By Lisandra Paraguassu
BRASILIA (Reuters) – Brazil’s government will launch a social program to pay additional grants to poor families that work in forest protection, environment minister Marina Silva said on Monday, in a bid to boost protection of the Amazon rainforest.
The program, called Bolsa Verde, would be initially implemented across Brazil’s Amazon, the world’s largest tropical rainforest, but Silva said the government intends to expand it to the country’s other biomes, which include the Atlantic Forest and tropical Cerrado savanna.
It is unclear when the program, which will initially issue payments to 30,000 families, will be launched.
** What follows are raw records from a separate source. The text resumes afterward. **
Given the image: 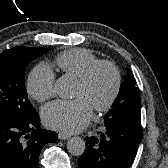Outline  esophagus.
<instances>
[{
    "instance_id": "esophagus-1",
    "label": "esophagus",
    "mask_w": 168,
    "mask_h": 168,
    "mask_svg": "<svg viewBox=\"0 0 168 168\" xmlns=\"http://www.w3.org/2000/svg\"><path fill=\"white\" fill-rule=\"evenodd\" d=\"M58 138H59L60 140H67V139L70 138V135H69V134H66V133L59 132V133H58Z\"/></svg>"
}]
</instances>
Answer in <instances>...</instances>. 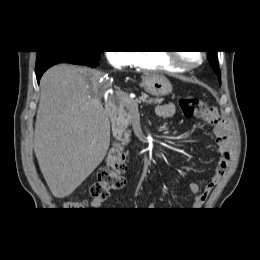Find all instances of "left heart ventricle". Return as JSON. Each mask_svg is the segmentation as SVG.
<instances>
[{
    "instance_id": "left-heart-ventricle-1",
    "label": "left heart ventricle",
    "mask_w": 260,
    "mask_h": 260,
    "mask_svg": "<svg viewBox=\"0 0 260 260\" xmlns=\"http://www.w3.org/2000/svg\"><path fill=\"white\" fill-rule=\"evenodd\" d=\"M179 55L181 59L187 63L196 62L200 58L199 52H195V51H185V52H181Z\"/></svg>"
}]
</instances>
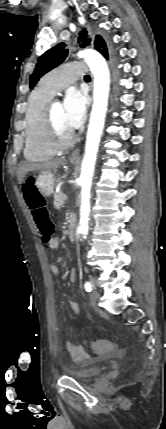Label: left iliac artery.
Listing matches in <instances>:
<instances>
[{"mask_svg": "<svg viewBox=\"0 0 166 429\" xmlns=\"http://www.w3.org/2000/svg\"><path fill=\"white\" fill-rule=\"evenodd\" d=\"M92 284L90 283V282H88V281H86L85 282V284H84V288H85V290L87 291V292H91L92 291Z\"/></svg>", "mask_w": 166, "mask_h": 429, "instance_id": "44dca946", "label": "left iliac artery"}]
</instances>
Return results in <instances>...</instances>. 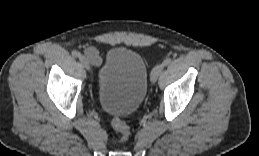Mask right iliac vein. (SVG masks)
Segmentation results:
<instances>
[{"label": "right iliac vein", "instance_id": "right-iliac-vein-1", "mask_svg": "<svg viewBox=\"0 0 259 156\" xmlns=\"http://www.w3.org/2000/svg\"><path fill=\"white\" fill-rule=\"evenodd\" d=\"M79 60H80V63L82 64V66H83L85 69L90 70V64H89V62H88V59H87L85 56L81 55V56L79 57Z\"/></svg>", "mask_w": 259, "mask_h": 156}]
</instances>
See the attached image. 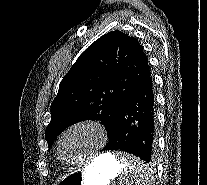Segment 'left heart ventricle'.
<instances>
[{
	"mask_svg": "<svg viewBox=\"0 0 207 185\" xmlns=\"http://www.w3.org/2000/svg\"><path fill=\"white\" fill-rule=\"evenodd\" d=\"M102 141L92 128L79 127L64 138L62 153L68 160H75L98 149Z\"/></svg>",
	"mask_w": 207,
	"mask_h": 185,
	"instance_id": "1",
	"label": "left heart ventricle"
}]
</instances>
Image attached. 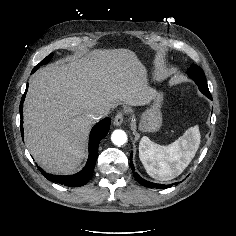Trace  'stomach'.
<instances>
[{
  "mask_svg": "<svg viewBox=\"0 0 236 236\" xmlns=\"http://www.w3.org/2000/svg\"><path fill=\"white\" fill-rule=\"evenodd\" d=\"M164 93L155 91L152 98V105L142 115L139 123V129L143 132L158 131L162 125L161 106Z\"/></svg>",
  "mask_w": 236,
  "mask_h": 236,
  "instance_id": "stomach-1",
  "label": "stomach"
}]
</instances>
Brazilian far-right former President Jair Bolsonaro in 2019 had suspended a similar program.
“Worldwide, 80% of protected forests are under the control of these traditional communities,” Silva told reporters, saying that people would be paid for their services in protecting the environment.
Silva’s comments come after the government announced a series of plans to meet a pledge to eliminate Amazon deforestation by 2030, by strengthening law enforcement against environmental crimes amid other measures.
The president’s environmental agenda, however, met setbacks last week, when lawmakers approved bills curtailing the powers of the country’s environment and Indigenous affairs ministries, and limiting the recognition of new Indigenous reservations.